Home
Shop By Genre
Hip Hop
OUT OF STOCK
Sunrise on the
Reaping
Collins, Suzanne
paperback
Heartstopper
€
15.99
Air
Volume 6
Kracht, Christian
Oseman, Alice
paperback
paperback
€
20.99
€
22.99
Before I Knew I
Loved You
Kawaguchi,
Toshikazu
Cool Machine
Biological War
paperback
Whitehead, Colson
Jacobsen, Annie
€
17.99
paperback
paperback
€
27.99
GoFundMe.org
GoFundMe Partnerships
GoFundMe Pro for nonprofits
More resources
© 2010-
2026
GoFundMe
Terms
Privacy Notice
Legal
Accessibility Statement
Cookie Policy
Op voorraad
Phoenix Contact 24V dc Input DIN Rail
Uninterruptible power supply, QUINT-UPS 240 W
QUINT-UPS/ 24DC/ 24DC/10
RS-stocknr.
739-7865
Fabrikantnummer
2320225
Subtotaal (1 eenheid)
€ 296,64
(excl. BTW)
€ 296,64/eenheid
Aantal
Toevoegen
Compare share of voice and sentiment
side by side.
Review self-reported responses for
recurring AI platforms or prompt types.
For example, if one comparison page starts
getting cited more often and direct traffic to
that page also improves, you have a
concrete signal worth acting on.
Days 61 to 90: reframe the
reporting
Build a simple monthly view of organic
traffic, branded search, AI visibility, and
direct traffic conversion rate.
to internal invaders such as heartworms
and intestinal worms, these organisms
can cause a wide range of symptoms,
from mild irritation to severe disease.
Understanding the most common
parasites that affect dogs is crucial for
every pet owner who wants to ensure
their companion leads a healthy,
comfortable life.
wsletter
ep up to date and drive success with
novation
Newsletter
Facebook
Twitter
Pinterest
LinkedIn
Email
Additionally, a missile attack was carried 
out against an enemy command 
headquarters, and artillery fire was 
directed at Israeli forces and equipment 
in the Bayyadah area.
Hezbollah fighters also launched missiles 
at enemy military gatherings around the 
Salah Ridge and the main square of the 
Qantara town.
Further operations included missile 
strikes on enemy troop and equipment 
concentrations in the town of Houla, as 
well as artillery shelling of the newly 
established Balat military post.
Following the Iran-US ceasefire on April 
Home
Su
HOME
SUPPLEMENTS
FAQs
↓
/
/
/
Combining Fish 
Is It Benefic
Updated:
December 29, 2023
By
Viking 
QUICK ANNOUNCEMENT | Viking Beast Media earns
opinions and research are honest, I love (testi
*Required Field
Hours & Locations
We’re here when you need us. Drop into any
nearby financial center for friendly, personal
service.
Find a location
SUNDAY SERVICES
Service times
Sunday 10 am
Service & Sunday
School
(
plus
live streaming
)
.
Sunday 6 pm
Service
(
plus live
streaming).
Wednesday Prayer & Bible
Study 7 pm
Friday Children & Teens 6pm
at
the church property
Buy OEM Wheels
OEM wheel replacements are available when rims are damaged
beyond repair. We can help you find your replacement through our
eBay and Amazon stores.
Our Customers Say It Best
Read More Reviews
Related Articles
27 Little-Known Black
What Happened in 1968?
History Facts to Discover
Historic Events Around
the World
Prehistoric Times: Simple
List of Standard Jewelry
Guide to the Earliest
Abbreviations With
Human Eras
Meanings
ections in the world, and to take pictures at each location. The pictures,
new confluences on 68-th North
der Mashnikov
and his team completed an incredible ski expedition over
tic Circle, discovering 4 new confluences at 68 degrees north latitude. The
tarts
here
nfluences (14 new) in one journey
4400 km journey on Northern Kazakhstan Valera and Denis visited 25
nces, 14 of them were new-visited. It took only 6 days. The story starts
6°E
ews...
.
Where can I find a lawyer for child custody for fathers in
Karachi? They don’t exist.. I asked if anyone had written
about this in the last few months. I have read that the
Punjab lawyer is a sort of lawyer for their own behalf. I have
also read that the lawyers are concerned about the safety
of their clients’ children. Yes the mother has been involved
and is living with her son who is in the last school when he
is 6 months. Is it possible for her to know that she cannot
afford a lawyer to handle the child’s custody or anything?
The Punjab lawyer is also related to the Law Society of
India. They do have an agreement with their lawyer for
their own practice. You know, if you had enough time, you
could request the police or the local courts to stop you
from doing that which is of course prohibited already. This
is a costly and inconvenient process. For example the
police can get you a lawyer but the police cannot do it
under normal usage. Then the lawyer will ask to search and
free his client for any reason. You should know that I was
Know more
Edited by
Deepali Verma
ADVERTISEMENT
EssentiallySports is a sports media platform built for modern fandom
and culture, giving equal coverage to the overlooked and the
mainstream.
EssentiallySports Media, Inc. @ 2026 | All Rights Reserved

ABOUT THIS TASK => Reproduce the items verbatim, line by line, from the beginning through the line that contains "Hours & Locations", including that line.

SOLVED EXERCISE =>
Home
Shop By Genre
Hip Hop
OUT OF STOCK
Sunrise on the
Reaping
Collins, Suzanne
paperback
Heartstopper
€
15.99
Air
Volume 6
Kracht, Christian
Oseman, Alice
paperback
paperback
€
20.99
€
22.99
Before I Knew I
Loved You
Kawaguchi,
Toshikazu
Cool Machine
Biological War
paperback
Whitehead, Colson
Jacobsen, Annie
€
17.99
paperback
paperback
€
27.99
GoFundMe.org
GoFundMe Partnerships
GoFundMe Pro for nonprofits
More resources
© 2010-
2026
GoFundMe
Terms
Privacy Notice
Legal
Accessibility Statement
Cookie Policy
Op voorraad
Phoenix Contact 24V dc Input DIN Rail
Uninterruptible power supply, QUINT-UPS 240 W
QUINT-UPS/ 24DC/ 24DC/10
RS-stocknr.
739-7865
Fabrikantnummer
2320225
Subtotaal (1 eenheid)
€ 296,64
(excl. BTW)
€ 296,64/eenheid
Aantal
Toevoegen
Compare share of voice and sentiment
side by side.
Review self-reported responses for
recurring AI platforms or prompt types.
For example, if one comparison page starts
getting cited more often and direct traffic to
that page also improves, you have a
concrete signal worth acting on.
Days 61 to 90: reframe the
reporting
Build a simple monthly view of organic
traffic, branded search, AI visibility, and
direct traffic conversion rate.
to internal invaders such as heartworms
and intestinal worms, these organisms
can cause a wide range of symptoms,
from mild irritation to severe disease.
Understanding the most common
parasites that affect dogs is crucial for
every pet owner who wants to ensure
their companion leads a healthy,
comfortable life.
wsletter
ep up to date and drive success with
novation
Newsletter
Facebook
Twitter
Pinterest
LinkedIn
Email
Additionally, a missile attack was carried 
out against an enemy command 
headquarters, and artillery fire was 
directed at Israeli forces and equipment 
in the Bayyadah area.
Hezbollah fighters also launched missiles 
at enemy military gatherings around the 
Salah Ridge and the main square of the 
Qantara town.
Further operations included missile 
strikes on enemy troop and equipment 
concentrations in the town of Houla, as 
well as artillery shelling of the newly 
established Balat military post.
Following the Iran-US ceasefire on April 
Home
Su
HOME
SUPPLEMENTS
FAQs
↓
/
/
/
Combining Fish 
Is It Benefic
Updated:
December 29, 2023
By
Viking 
QUICK ANNOUNCEMENT | Viking Beast Media earns
opinions and research are honest, I love (testi
*Required Field
Hours & Locations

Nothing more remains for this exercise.